Habermas finishes his speech by reflecting on public intellectuals:


"Intellectuals should make public use of the knowledge they possess---for example... as a philosopher... and they should do so of their own initiative, in other words without being commissioned to do so by anyone else. They need not be neutral or eschew partisanship..[but] they should endeavour to improve the deplorable discursive level of public debate...they betray their own authority if they do not carefully separate their professional from their public roles. They should not use the influence they have by dint of words as a means to gain power, thus confusing "influence" with "political power", that is authority tied to positions in a party organization or government. Intellectuals cease to be intellectuals when they are in public office."

Well, we do need to confront with the slipshod use of language in the op ed commentary and editorials.

And the rest? Hmm.

An obvious point. Mark Latham was not a public intellectual when he wrote 3 books on politics whilst a backbencher in the ALP? But he would have been one if he wrote these tests from within a corporate university? That is an odd and narrow understanding of a public intellectual. What has happened to all those intellectual workers who perform an intellectual function in postmodern society?

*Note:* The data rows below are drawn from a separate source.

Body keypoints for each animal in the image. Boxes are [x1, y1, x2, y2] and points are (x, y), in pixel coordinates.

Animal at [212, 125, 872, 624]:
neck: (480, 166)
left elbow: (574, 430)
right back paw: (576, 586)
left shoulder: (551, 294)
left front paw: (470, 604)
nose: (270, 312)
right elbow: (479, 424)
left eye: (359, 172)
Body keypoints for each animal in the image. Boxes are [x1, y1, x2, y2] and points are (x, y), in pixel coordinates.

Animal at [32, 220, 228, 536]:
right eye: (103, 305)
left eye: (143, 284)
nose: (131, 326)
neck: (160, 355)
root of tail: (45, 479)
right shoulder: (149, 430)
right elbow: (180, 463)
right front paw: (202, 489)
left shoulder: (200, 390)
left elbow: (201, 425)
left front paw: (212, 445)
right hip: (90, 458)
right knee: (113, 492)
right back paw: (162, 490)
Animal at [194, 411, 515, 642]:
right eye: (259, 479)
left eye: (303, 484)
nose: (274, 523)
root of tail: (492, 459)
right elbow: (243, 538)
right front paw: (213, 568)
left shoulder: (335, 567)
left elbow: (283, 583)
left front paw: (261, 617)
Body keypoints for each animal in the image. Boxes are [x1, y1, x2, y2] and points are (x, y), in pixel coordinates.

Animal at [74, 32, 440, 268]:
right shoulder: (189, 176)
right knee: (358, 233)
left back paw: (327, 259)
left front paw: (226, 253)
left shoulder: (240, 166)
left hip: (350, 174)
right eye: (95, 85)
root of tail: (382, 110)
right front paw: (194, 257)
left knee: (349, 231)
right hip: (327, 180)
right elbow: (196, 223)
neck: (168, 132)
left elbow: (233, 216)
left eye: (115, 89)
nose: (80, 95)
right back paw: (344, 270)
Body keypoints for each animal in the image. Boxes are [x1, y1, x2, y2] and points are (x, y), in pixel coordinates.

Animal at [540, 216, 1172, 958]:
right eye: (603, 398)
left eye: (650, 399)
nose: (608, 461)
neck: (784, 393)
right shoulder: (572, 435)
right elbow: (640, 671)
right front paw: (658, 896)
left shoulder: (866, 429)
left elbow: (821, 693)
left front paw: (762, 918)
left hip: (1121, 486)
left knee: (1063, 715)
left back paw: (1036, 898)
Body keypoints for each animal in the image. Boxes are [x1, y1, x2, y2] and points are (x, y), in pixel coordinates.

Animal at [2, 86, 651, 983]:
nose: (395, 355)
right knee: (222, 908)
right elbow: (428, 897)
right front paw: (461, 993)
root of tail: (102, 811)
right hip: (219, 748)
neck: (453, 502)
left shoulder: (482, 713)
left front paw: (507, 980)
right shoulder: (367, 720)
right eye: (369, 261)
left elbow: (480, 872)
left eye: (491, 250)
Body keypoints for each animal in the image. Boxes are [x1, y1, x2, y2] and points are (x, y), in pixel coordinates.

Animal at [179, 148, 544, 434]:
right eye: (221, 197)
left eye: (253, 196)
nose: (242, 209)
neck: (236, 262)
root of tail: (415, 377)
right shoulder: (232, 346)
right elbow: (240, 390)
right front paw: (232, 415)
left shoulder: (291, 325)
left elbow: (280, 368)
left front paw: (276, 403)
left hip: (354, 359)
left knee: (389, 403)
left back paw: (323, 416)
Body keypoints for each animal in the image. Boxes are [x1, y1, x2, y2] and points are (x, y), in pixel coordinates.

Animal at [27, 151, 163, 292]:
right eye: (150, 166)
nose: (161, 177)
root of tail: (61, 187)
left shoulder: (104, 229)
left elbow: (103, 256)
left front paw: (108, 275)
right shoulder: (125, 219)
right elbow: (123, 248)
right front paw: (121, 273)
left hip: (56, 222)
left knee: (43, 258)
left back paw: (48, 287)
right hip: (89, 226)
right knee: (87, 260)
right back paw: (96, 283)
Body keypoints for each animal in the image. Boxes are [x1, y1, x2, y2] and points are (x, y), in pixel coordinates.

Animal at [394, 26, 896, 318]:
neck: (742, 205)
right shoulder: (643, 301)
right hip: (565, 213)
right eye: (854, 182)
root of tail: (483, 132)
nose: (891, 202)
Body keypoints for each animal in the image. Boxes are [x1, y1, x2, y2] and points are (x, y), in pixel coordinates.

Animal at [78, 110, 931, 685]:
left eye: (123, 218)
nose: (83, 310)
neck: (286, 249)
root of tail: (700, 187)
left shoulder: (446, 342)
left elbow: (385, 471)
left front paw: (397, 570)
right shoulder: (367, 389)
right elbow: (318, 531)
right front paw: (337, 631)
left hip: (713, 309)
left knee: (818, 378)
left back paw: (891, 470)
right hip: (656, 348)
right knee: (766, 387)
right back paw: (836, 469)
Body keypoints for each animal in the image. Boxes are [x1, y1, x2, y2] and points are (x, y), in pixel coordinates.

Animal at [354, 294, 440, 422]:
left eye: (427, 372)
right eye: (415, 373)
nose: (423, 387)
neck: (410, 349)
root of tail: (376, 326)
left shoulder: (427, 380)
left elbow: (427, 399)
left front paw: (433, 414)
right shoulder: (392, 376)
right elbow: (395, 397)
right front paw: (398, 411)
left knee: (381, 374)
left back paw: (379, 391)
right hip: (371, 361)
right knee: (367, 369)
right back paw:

A forum on public intellectuals.

Habermas seems to assume that the professional academic is divorced from politics, because the university is outside of politics and the market. But that was yesteryear, before the liberal university was transformed into a corporate one by the liberal state. Today, public intellectuals inside univeristies would, and should be, seriously address the way that a corporate agenda is now driving the university ansd making them an instrument of wealth creation.

I reckon that we also need to question the ideology of academic professionalism, and to consider whether there was any disjunction between democracy and university, given the privilege of the scholar and critic who inhabit these elite institutions. Do we not need to challenge the "unreconstructed nationalism" that stil grips the Angglo-American academy?

Is there not a need far a radical questioning of the institutional structure of the Australian university, because if its complicity--including that of the humanities--with the more repressive aspects and power structures of Australian society?